=== EXCERTO DO DOCUMENTO ===

Bento XVI defendeu esta Quinta-feira no Vaticano que a liberdade religiosa exige também a possibilidade de conversão a outra confissão. O Papa discursava perante o novo Embaixador do Bahrein na Santa Sé.
“A liberdade religiosa, que permite a cada um viver a sua fé só ou com os outros, em privado ou em público, exige também a possibilidade de uma pessoa mudar de religião se a sua consciência lho pede”, apontou.
Louvando a atitude de respeito religioso adoptado por esta pequena monarquia árabe muçulmana da região do Golfo, Bento XVI observou que o direito à liberdade religiosa toca o que “de mais profundo e sagrado existe no homem: a sua relação com Deus”.
Recorde-se que em diversos países muçulmanos, a começar pela Arábia Saudita, os cristãos continuam a ser proibidos de rezar em público e de manifestar a própria fé, sendo por outro lado a conversão (de todo e qualquer cidadão muçulmano) considerada uma apostasia, um “crime” punido com a pena de morte.
O Papa recebeu hoje outros diplomatas de países de maioria islâmica, para além do Bahrein, com quem falou da promoção da paz, da necessidade do diálogo entre culturas e do compromisso em favor de um crescimento económico sustentável e solidário.

===

INSTRUÇÃO DE TRABALHO A: Traduza para inglês esta frase do texto sobre a liberdade religiosa: "Bento XVI defendeu esta Quinta-feira no Vaticano que a liberdade religiosa exige também a possibilidade de conversão a outra confissão."
INSTRUÇÃO DE TRABALHO B: Prolongue o texto sobre a liberdade religiosa a partir do ponto em que ele termina.
Este material provém de outra fonte.

=== LISTAGEM DE DADOS ===

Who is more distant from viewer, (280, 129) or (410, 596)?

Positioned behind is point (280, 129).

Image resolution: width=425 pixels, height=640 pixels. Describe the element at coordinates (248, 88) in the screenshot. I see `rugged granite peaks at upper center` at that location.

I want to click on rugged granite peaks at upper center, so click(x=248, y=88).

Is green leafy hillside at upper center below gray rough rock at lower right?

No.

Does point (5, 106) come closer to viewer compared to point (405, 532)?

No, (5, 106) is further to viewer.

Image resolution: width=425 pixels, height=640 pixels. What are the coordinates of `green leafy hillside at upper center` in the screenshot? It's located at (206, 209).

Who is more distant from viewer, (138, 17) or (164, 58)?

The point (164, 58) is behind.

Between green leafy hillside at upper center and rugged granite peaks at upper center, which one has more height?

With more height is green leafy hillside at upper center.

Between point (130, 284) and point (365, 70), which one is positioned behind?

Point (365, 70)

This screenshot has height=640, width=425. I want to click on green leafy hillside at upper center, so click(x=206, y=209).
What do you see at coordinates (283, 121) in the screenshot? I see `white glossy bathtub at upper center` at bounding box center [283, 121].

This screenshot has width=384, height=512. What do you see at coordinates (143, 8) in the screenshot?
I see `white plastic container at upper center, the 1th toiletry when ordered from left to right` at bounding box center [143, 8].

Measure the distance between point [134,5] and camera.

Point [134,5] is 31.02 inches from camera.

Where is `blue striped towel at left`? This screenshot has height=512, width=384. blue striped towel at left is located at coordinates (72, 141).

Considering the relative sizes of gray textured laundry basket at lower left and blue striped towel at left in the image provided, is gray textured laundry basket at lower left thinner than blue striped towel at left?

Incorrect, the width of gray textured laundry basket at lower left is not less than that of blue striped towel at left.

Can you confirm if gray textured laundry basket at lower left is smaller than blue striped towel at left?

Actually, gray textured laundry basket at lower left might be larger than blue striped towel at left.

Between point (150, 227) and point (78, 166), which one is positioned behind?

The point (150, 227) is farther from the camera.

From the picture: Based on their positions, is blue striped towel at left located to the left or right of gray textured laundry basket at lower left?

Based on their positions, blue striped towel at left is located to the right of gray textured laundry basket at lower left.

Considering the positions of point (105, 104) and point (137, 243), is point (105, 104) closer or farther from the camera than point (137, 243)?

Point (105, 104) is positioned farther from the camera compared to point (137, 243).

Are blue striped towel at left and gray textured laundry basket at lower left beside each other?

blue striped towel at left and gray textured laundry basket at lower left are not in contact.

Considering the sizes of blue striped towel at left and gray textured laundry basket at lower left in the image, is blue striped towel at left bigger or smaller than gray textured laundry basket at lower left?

===

RESPOSTA DO EXERCÍCIO A: This Thursday at the Vatican, Benedict XVI maintained that religious freedom also requires the possibility of converting to another faith.

RESPOSTA DO EXERCÍCIO B:
No encontro com a embaixadora da Tunísia, Bento XVI destacou que o diálogo entre culturas e religiões é essencial para que seja “promovida a paz, o respeito pela pessoa e os seus direitos fundamentais”, destacando ainda a importância da liberdade religiosa e de consciência.
O papel do diálogo entre fé e culturas voltou ao discurso do Papa na recepção ao novo embaixador do Cazaquistão, país que Bento XVI definiu como de encontro e de diálogo, dada a sua proximidade com a Rússia, a Europa, a China e vários países de maioria islâmica. Nesse contexto, disse que a nação pode ser uma espécie de laboratório para “uma coabitação respeitadora da diversidade cultural e religiosa”.
O Papa defendeu que os Estados não devem “interferir” no espaço religioso nem utilizar as religiões “de modo abusivo”.
À nova embaixadora da Serra Leoa, Bento XVI destacou a capacidade de recuperação deste país após anos de guerra e violência como um “sinal de esperança para África e o mundo”.